Third, Dr Rolph sets out the many drafting problems with the defences, notably s 26 contextual justification, fair comment and honest opinion, and offer of amends.

Fortunately, despite Justice Kiefel’s animadversions in the Foreword about specialist lists, Justice McCallum has recently got rid of the Hore-Lacy defence, so NSW readers can skip paragraph [9.80]).

Reassembling the suspects in the library, in true Agatha Christie style, who can we blame for the complexity and artificiality of defamation law?

The juror, the tearful footballers, the parliamentary draftsmen, the politicians, the specialist list judge and/or history?

History does make a contribution in that, for centuries, anyone with access to a printing press was a potential subversive, and legislation was drafted accordingly.

However, that is only the beginning of the problem. As Mr Justice Eady explained in his 2010 speech to City University, London:

“The recent communications revolution is comparable to the invention of printing, just on a vaster scale numerically and geographically.

The conflict is not between princes and people, as it was in the 16th and 17th centuries, but between individual communicators and a multiplicity of laws”.

However, I think the problem is that the uniform code legislators were, in the words of the Skyhooks song, still “living in the seventies” and consequently used already-obsolete 1974 legislation for a 2005 networked society.

Aware of their haste, they added s 49 to enable the legislation to be revisited in 2010, but failed to follow this up, and the impetus to return to the drawing board is now well and truly lost.

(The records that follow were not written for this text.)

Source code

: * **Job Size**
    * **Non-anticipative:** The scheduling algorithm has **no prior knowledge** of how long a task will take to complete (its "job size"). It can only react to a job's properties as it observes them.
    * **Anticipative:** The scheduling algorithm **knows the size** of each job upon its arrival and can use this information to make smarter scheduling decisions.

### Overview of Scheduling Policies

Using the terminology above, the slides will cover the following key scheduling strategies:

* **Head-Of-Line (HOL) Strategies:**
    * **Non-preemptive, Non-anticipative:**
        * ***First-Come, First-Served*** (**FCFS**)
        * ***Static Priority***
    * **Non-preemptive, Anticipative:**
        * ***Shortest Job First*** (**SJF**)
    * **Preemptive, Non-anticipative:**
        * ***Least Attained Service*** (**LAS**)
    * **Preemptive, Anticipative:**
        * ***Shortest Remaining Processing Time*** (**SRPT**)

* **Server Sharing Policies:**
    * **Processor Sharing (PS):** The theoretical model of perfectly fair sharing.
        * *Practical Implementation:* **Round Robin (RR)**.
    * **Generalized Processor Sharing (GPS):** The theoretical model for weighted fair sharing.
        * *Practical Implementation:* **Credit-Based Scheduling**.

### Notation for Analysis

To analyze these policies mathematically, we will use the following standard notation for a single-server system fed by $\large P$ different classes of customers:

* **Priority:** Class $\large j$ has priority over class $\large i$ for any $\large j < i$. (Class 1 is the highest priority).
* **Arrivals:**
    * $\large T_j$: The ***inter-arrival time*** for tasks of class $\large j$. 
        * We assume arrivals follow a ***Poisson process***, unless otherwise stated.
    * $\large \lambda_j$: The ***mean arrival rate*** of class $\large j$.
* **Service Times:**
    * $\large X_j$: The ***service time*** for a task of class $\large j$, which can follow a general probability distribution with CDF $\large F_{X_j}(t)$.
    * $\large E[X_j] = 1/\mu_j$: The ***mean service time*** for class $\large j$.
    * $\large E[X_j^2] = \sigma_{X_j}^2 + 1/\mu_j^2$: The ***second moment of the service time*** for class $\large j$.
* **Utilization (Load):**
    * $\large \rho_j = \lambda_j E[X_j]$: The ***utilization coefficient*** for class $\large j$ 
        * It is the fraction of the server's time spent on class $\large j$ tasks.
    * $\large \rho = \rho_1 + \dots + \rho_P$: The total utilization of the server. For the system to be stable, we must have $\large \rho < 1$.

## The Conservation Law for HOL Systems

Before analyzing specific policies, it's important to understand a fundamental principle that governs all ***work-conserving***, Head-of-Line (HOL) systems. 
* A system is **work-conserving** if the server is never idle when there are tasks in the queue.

imageThe need for fair defamation laws goes beyond the need for a level playing field; freedom of speech is a right which transcends individual claims.

Concern about Australia’s increasingly out-dated defamation laws has coincided with Australia slipping out of Transparency International’s “Top Ten” nations for combating corruption.

The impact of inadequate and out-dated legislation on the chilling of free speech on public speech about major societal issues (such as corruption) is easy to prove; there is a “vast” literature (as Gabriele Gratton noted in her 4/9/2013 review of the topic) on the interaction between defamation law and corruption.

And, as Professor Vai Lo’s landmark 2009 study ((2009) 11 Public Management Review 155 – 172 at p.156) shows, researchers agree that a free press is more successful than anti-corruption bodies in exposing wrongdoing; in fact, as Professor Lo points out, a free press is more successful in combating corruption than the democratic process itself.

Dr Rolph’s publication is a vital contribution, not only to the identification and clarification of defamation law, but to the law reform debate generally.

He has set out the issues for reform in the wider framework of how the legislation and case law succeed – or fail – to deal with the tension between protection of reputation and freedom of speech, and this dispassionate and objective approach means that the problems – and the solutions – are clear.

If defamation law reform is to go back onto the legislative drawing board, this book will be an essential reference text.

*Judith Gibson is the NSW District Court’s Defamation List Judge. Defamation Law (2015) is published by Thomson Reuters, Australia.